Stop the Slapfest: Why Scientists Need to Step Up in Support of a Cancer Moonshot
In the State of the Union address, President Obama challenged scientists with a John F Kennedy-inspired “moonshot” of curing cancer backed by a one billion dollar funding pledge. Obama’s announcement came on the heels of the death of Vice President Biden’s son Beau, whose life was cut short by brain cancer in 2015.
Roughly ten seconds after the moonshot was announced, many sciencers took their gloom blankets and smothered the hopes of the American public as best they could by dissolving into rifts on how data should be shared, the lack of funding for truly transformative research and that one billion dollars equals roughly $27 after all the special initiatives had been accounted for within the funding allocation. Every single one of these points was dead on accurate. There are too many moonshots and not enough money. We are tragically underfunded for Every. Single. Science. Mandate. But somewhere between these truths and the discovery lies the painfully neglected field of PR we leave to NIH. Scientists are wretched at PR, and it is killing us.
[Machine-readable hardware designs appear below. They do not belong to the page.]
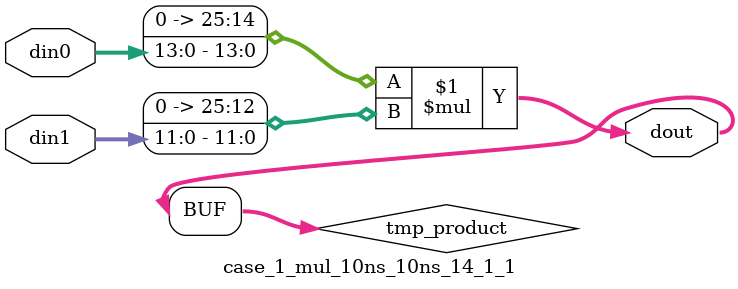
<source format=v>

`timescale 1 ns / 1 ps

 module case_1_mul_10ns_10ns_14_1_1(din0, din1, dout);
parameter ID = 1;
parameter NUM_STAGE = 0;
parameter din0_WIDTH = 14;
parameter din1_WIDTH = 12;
parameter dout_WIDTH = 26;

input [din0_WIDTH - 1 : 0] din0; 
input [din1_WIDTH - 1 : 0] din1; 
output [dout_WIDTH - 1 : 0] dout;

wire signed [dout_WIDTH - 1 : 0] tmp_product;
























assign tmp_product = $signed({1'b0, din0}) * $signed({1'b0, din1});











assign dout = tmp_product;





















endmodule

</source>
“Who cares? I’m a scientist, not a PR person. I deal in truths,” you say. This is totally fair and also totally ignorant of the point of moonshots. Here’s why it matters. Imagine hearing about a cool new restaurant that someone famous loves. And you go there and are greeted by a grumpy person at the door who promptly walks you in through the kitchen. In the kitchen, the staff is busy pulling the guts out of tonight’s dinner, scrubbing the dirt off the vegetables and doing all manner of necessary but unpalatable things. This is what academic science looks like to the public.
The point of moonshots is to get the folks who pay for science, the American public, feeling like cancer and Alzheimer’s disease are tractable problems we can solve. Because we can solve them. We can make more cancers into long-term manageable conditions instead diseases that kill the Beau Bidens of the world before their kids are out of middle school. We can do a better job of protecting brain cells from Alzheimer’s; we can identify environmental agents that accelerate disease progression and severity. And we are never going to do any of that by starting every single a public NIH funding announcement with a “where’s my chunk of the money” slap-fest.
Every single time someone asks you how things are going and you tell them about the drudgery of grants, and papers and funding, you are dragging them through the science kitchen, folks. Here’s what you do. Put them at a nice table. Get them a glass of wine and convince them science is a cool place to spend their money. Tell your family, friends and Congress Critters how excited you are about moonshots. Because, as Alec Balwin knows, folks…. ABC.